══ GIVEN RECORDS ══
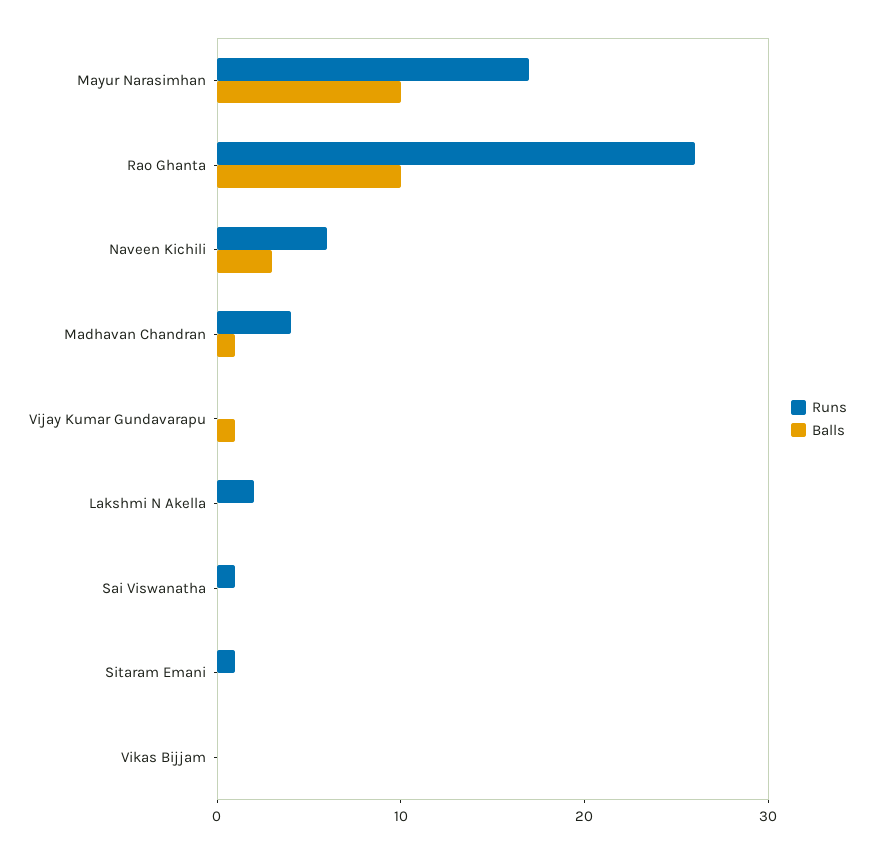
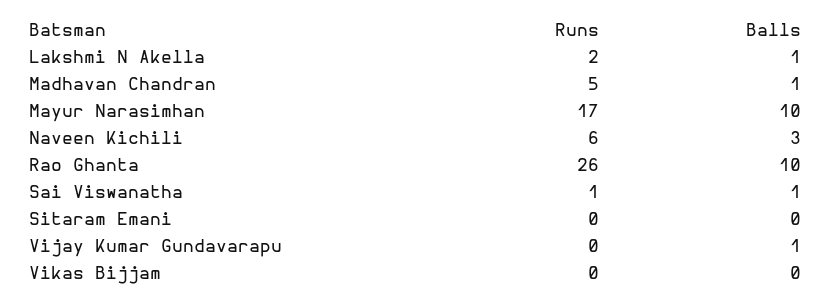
  {
    "Runs": {
      "Mayur Narasimhan": 17,
      "Rao Ghanta": 26,
      "Naveen Kichili": 6,
-     "Madhavan Chandran": 4,
+     "Madhavan Chandran": 5,
      "Vijay Kumar Gundavarapu": 0,
      "Lakshmi N Akella": 2,
      "Sai Viswanatha": 1,
-     "Sitaram Emani": 1,
+     "Sitaram Emani": 0,
      "Vikas Bijjam": 0
    },
    "Balls": {
      "Mayur Narasimhan": 10,
      "Rao Ghanta": 10,
      "Naveen Kichili": 3,
      "Madhavan Chandran": 1,
      "Vijay Kumar Gundavarapu": 1,
-     "Lakshmi N Akella": 0,
+     "Lakshmi N Akella": 1,
-     "Sai Viswanatha": 0,
+     "Sai Viswanatha": 1,
      "Sitaram Emani": 0,
      "Vikas Bijjam": 0
    }
  }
═══
DIRECTIVE = The expected answer is every line in the data above that carries the string "Narasimhan".

REPLY =
      "Mayur Narasimhan": 17,
      "Mayur Narasimhan": 10,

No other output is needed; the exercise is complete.